What is Big Data?
- Yazmin T. Montana
- Sep 13, 2021
- 2 min read
Updated: Jun 8, 2022
Big Data is a collection of information that is so large it does not fit into traditional databases and cannot be processed by a single computer.Data comes from a variety of sources, for example traditional databases, server log files, social media engagement, website visits and page views, email copy, or virtually anything that can be uploaded to a computer.
In order to find valuable insights from a vast amount of unorganized data, we must process it in a way that traditional databases can't.
Big Data is about finding useful insights that are hidden in undetected patterns and relationships. It is only until very recently that it has become affordable and practical to analyze very large volumes of data, which could not be done in the past due to the size of the computer power required to do it.
A key particularity of Big Data is that the tools and methods used to explore it, typically don't work well on small sized data bases. You can always gain new insights if you analyze 10,000 parameters instead of 10, and if you do it every second instead of once a week.
More data with simple algorithms is better than great algorithms with fewer data.
When a limited set of samples have to be used to reduce computational load, many useful patterns and correlations usually become difficult to find. However, larger volumes of data enable us to accept reduced quality in the structure because size compensates for accuracy.
Often, understanding the general pattern of our data and being able to reveal a trend, is more important in real- life cases than having precise information on the exact details.
How are the insights in Big Data found?
Scientists, programmers, engineers and analysts use statistical analysis and (or) data mining algorithms that detect correlations.
Correlation is the statistical relationship between different data values: If two data values have a strong relationship, one value is likely to change when the other does.
With Big Data, you will know what insights was found but not why they occurred.

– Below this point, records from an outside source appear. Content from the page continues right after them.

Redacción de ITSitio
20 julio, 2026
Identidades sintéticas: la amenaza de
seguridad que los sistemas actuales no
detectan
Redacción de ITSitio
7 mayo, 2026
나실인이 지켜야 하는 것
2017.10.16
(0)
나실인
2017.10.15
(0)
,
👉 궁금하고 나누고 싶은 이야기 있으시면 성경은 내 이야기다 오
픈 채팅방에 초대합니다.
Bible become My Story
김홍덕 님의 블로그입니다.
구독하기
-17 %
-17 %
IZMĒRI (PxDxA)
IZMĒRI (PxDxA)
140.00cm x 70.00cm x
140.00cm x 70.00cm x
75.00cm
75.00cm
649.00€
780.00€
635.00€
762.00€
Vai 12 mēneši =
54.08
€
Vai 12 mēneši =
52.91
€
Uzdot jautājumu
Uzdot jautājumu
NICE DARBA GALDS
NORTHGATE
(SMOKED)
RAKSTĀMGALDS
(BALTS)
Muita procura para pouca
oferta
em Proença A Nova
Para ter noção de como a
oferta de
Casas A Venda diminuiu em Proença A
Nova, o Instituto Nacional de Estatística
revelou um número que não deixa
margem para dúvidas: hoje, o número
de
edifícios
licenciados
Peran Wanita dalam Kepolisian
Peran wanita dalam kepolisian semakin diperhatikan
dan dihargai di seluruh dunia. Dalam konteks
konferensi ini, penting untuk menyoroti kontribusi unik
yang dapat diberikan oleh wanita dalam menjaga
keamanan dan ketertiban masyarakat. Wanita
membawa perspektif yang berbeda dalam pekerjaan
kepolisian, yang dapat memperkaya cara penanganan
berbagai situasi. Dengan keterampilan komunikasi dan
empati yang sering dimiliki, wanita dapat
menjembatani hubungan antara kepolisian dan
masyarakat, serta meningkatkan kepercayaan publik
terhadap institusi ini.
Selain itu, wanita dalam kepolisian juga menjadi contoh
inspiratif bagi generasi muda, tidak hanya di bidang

Nevertheless, sufficient data volumes can help make conclusions even if no explanation is available.
When speaking of Big data, we often discuss the 3 V's:
Volume (Data size)
Velocity (Speed of data flow)
Variety (How unstructured the information is)
In the same way, we have algorithms that are often discussed:
5 advanced Analytics algorithms for Big Data
Linear regression (Can be performed on any statistical software, including Excel)
Logistic regression (Requieres a more sophisticated statistical software, such a Minitab)
Classification trees (It is preferably to develop an algorithm for the specific usage of the data)
K- Nearest neighbors
K-Means clustering